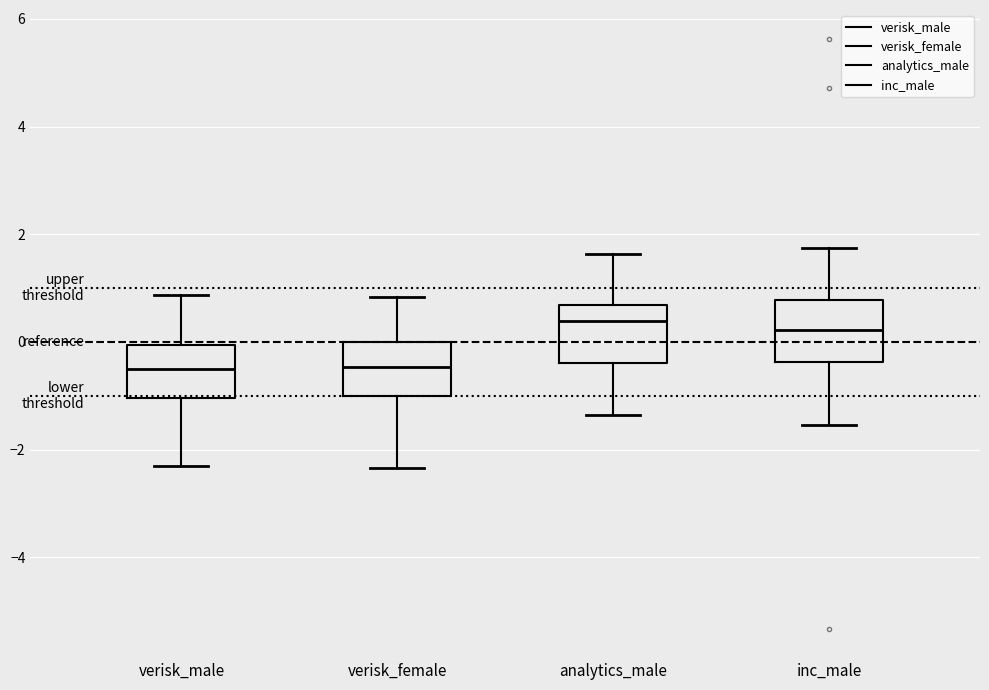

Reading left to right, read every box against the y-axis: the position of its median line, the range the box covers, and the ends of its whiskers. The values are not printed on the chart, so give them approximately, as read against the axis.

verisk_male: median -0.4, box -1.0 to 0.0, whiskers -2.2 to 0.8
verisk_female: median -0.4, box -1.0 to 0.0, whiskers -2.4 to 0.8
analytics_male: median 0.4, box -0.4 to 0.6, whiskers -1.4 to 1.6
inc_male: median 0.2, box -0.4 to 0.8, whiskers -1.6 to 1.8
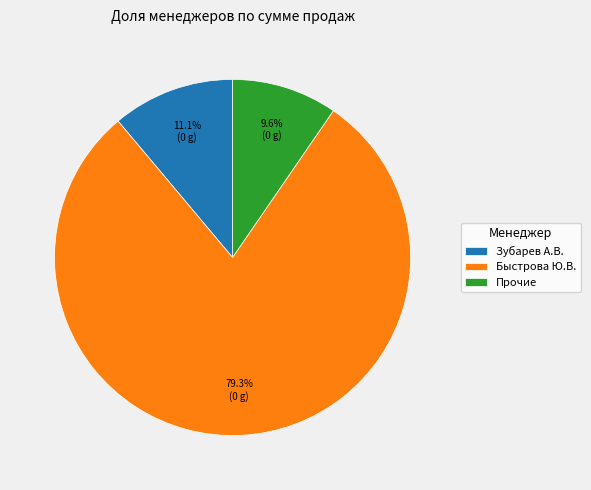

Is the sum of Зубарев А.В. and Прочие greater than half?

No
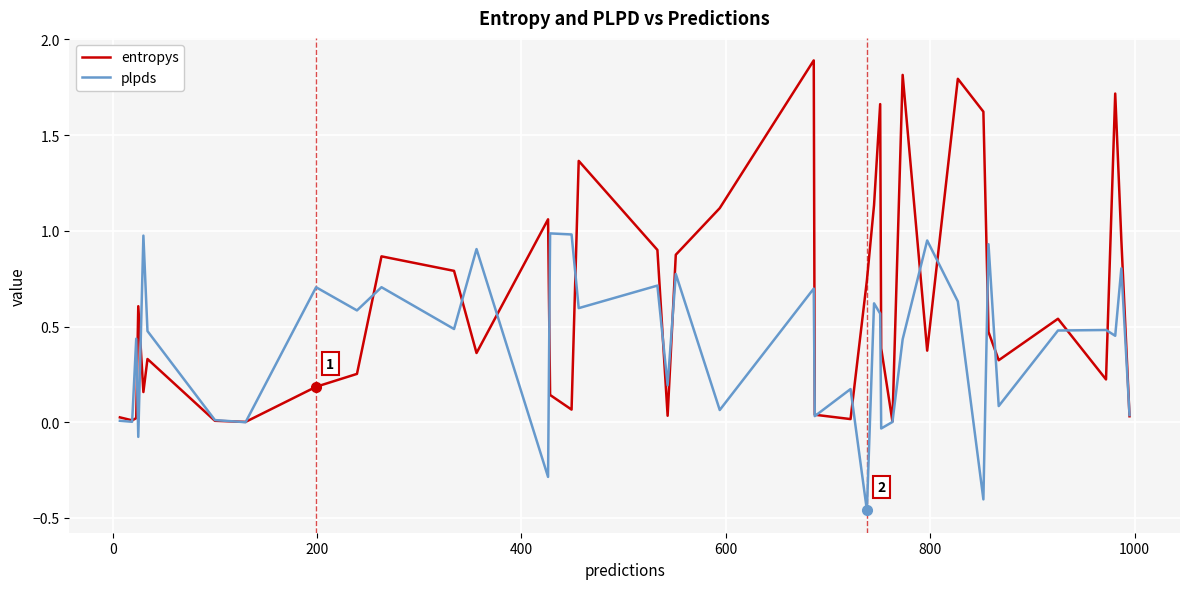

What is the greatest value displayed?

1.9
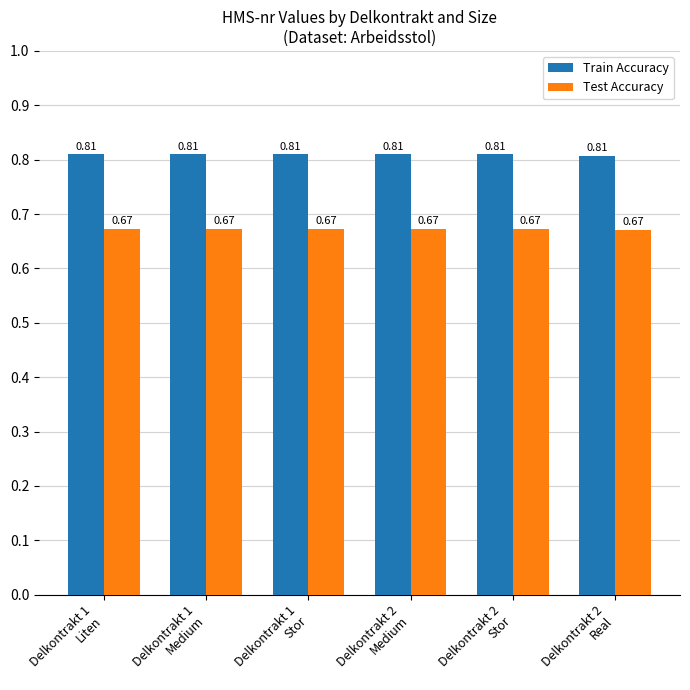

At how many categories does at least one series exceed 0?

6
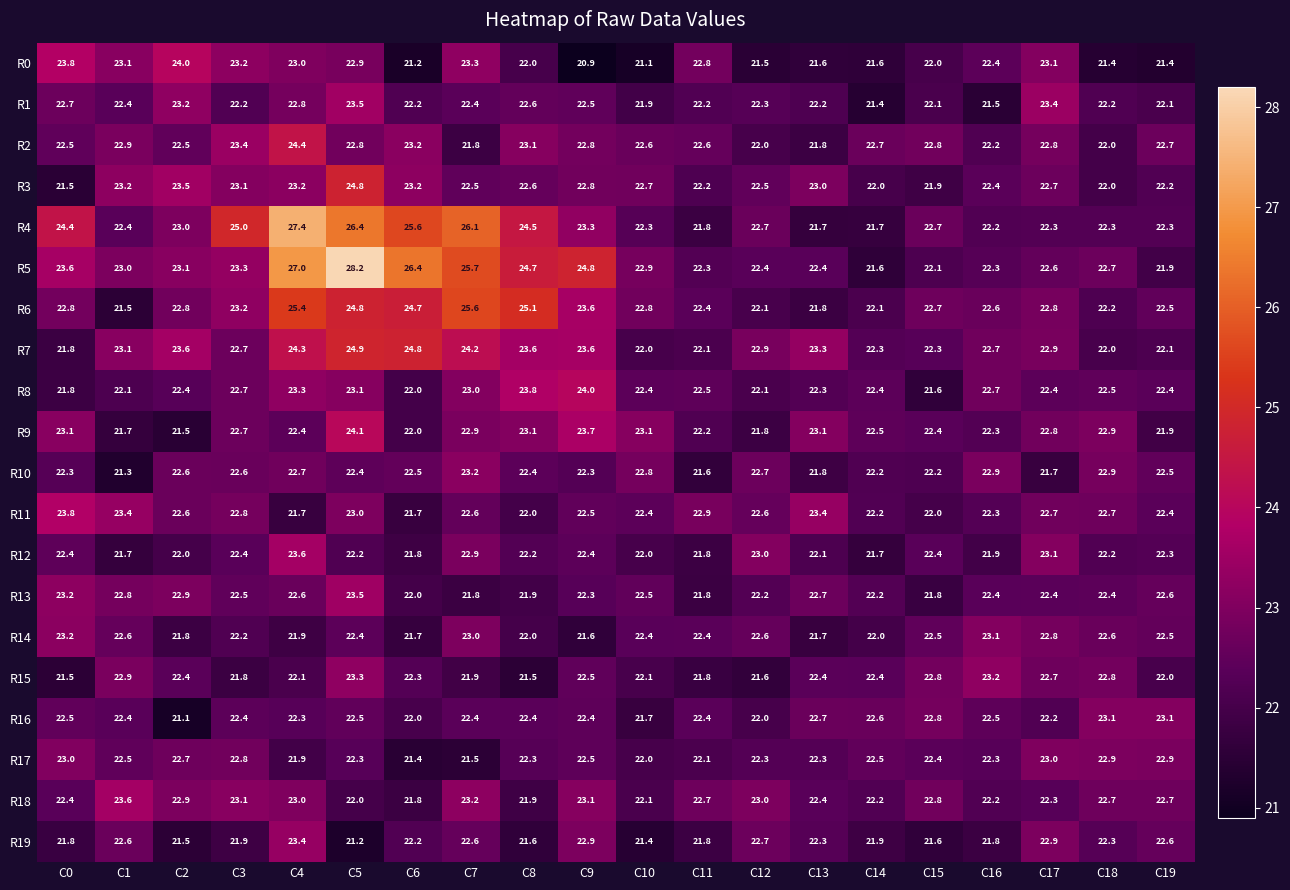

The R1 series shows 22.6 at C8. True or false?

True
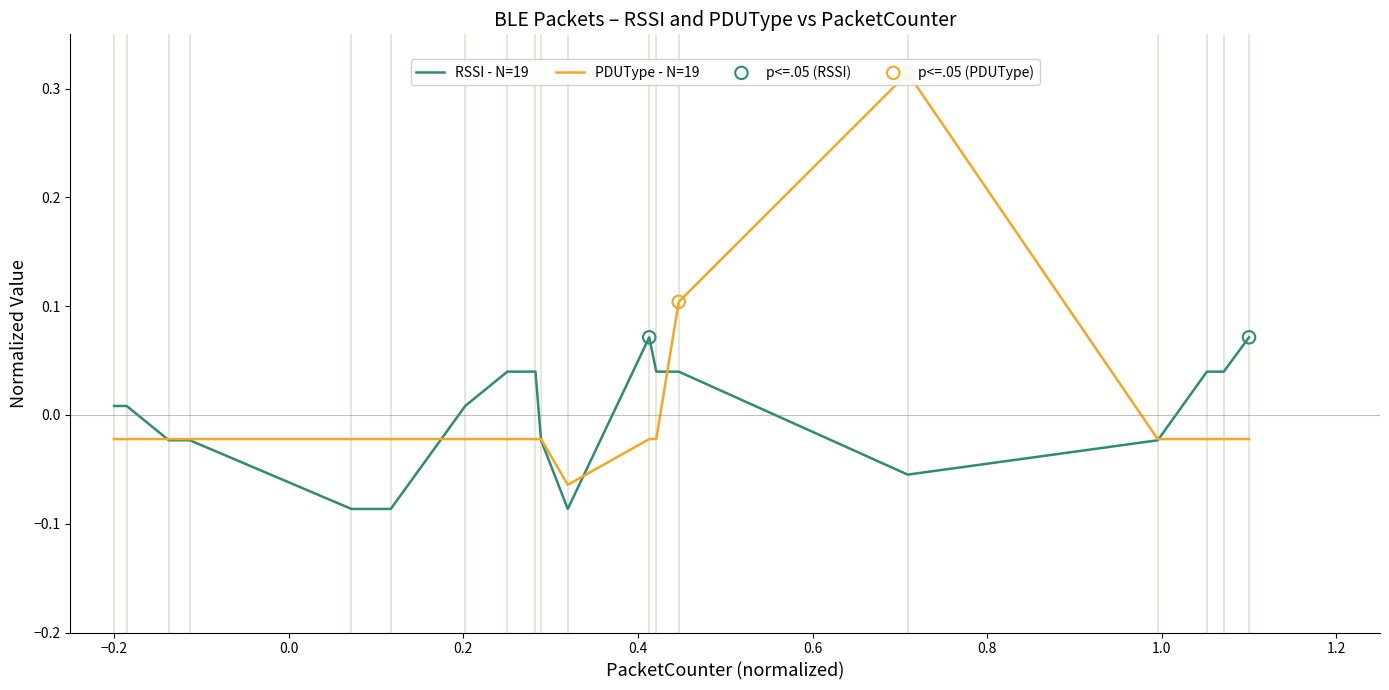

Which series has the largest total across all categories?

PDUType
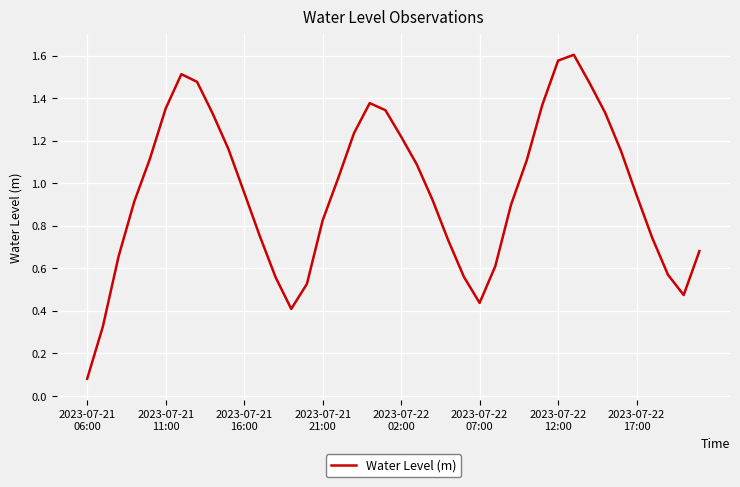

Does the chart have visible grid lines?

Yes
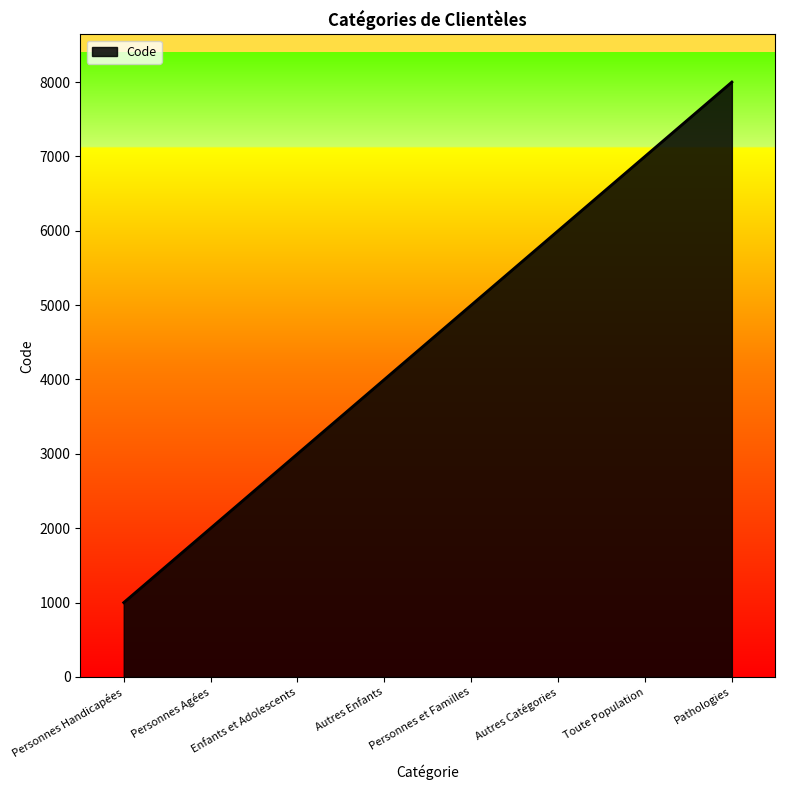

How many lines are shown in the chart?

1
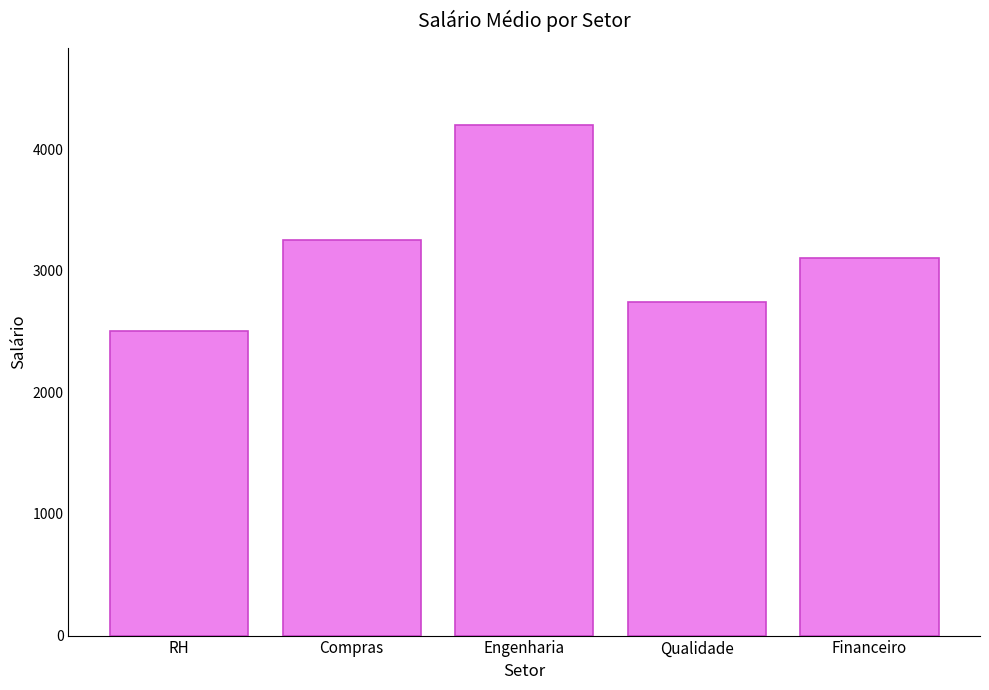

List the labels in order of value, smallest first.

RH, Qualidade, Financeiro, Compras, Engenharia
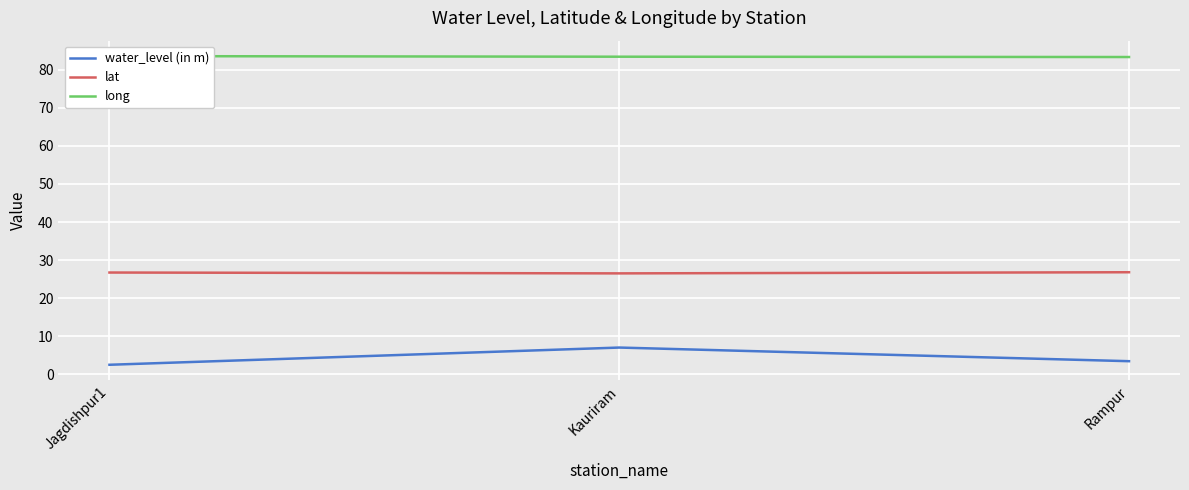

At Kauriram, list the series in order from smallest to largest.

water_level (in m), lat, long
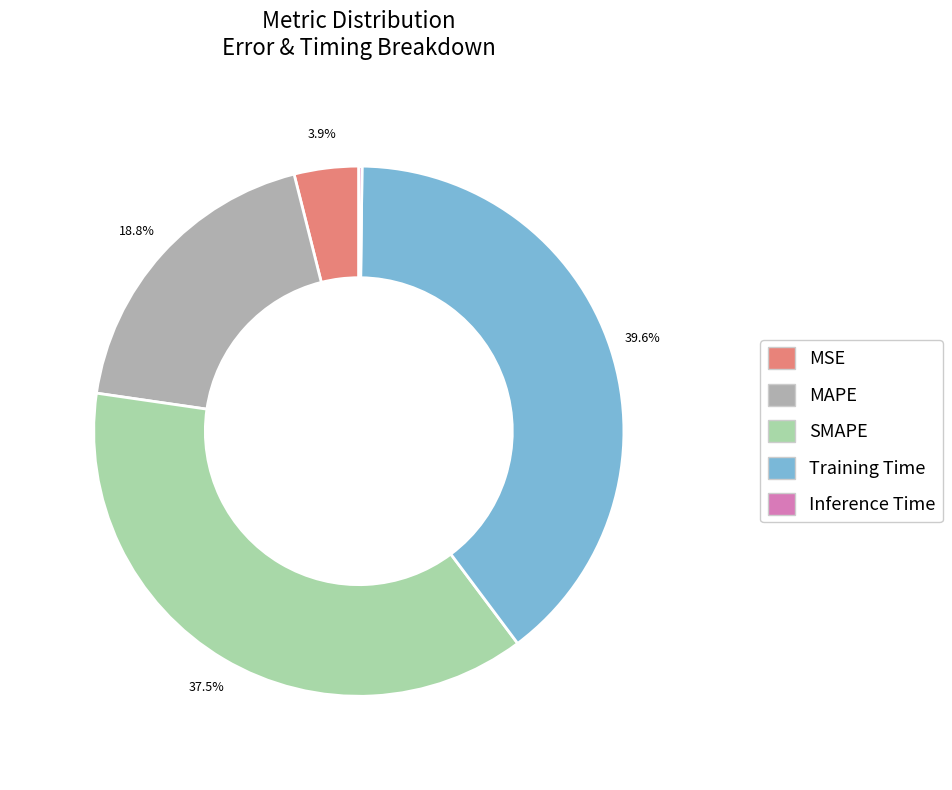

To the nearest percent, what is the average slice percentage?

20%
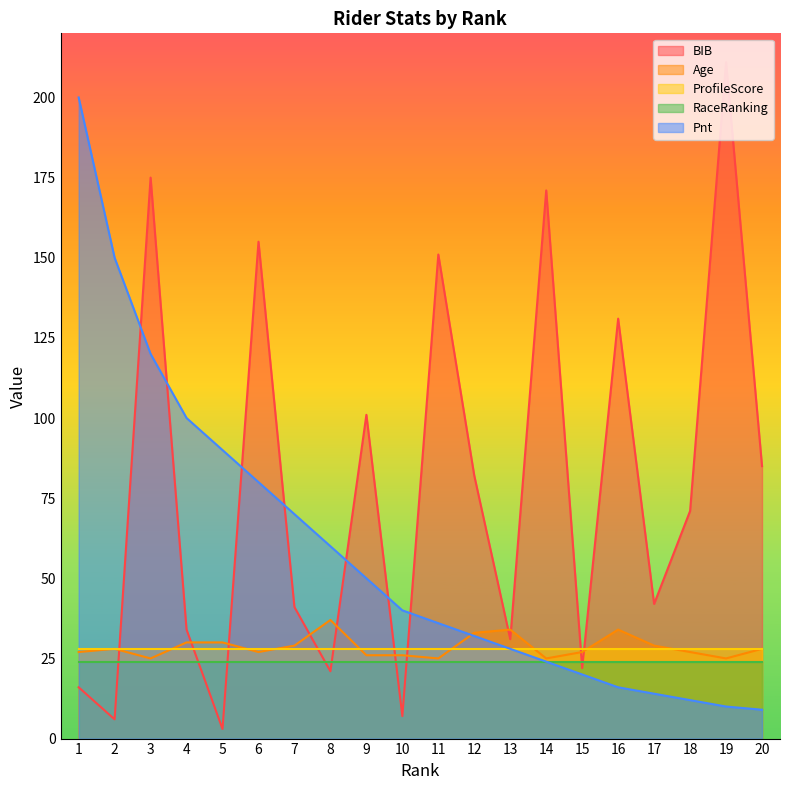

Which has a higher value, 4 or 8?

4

→ Job
Reproduce all of the data above word for word, leaving out the pictures.

→ Written response
Reading left to right, read every box against the y-axis: the position of its median line, the range the box covers, and the ends of its whiskers. The values are not printed on the chart, so give them approximately, as read against the axis.

verisk_male: median -0.4, box -1.0 to 0.0, whiskers -2.2 to 0.8
verisk_female: median -0.4, box -1.0 to 0.0, whiskers -2.4 to 0.8
analytics_male: median 0.4, box -0.4 to 0.6, whiskers -1.4 to 1.6
inc_male: median 0.2, box -0.4 to 0.8, whiskers -1.6 to 1.8

Is the sum of Зубарев А.В. and Прочие greater than half?

No

What is the greatest value displayed?

1.9

At how many categories does at least one series exceed 0?

6

The R1 series shows 22.6 at C8. True or false?

True

Which series has the largest total across all categories?

PDUType

Does the chart have visible grid lines?

Yes

How many lines are shown in the chart?

1

List the labels in order of value, smallest first.

RH, Qualidade, Financeiro, Compras, Engenharia

At Kauriram, list the series in order from smallest to largest.

water_level (in m), lat, long

To the nearest percent, what is the average slice percentage?

20%

Which has a higher value, 4 or 8?

4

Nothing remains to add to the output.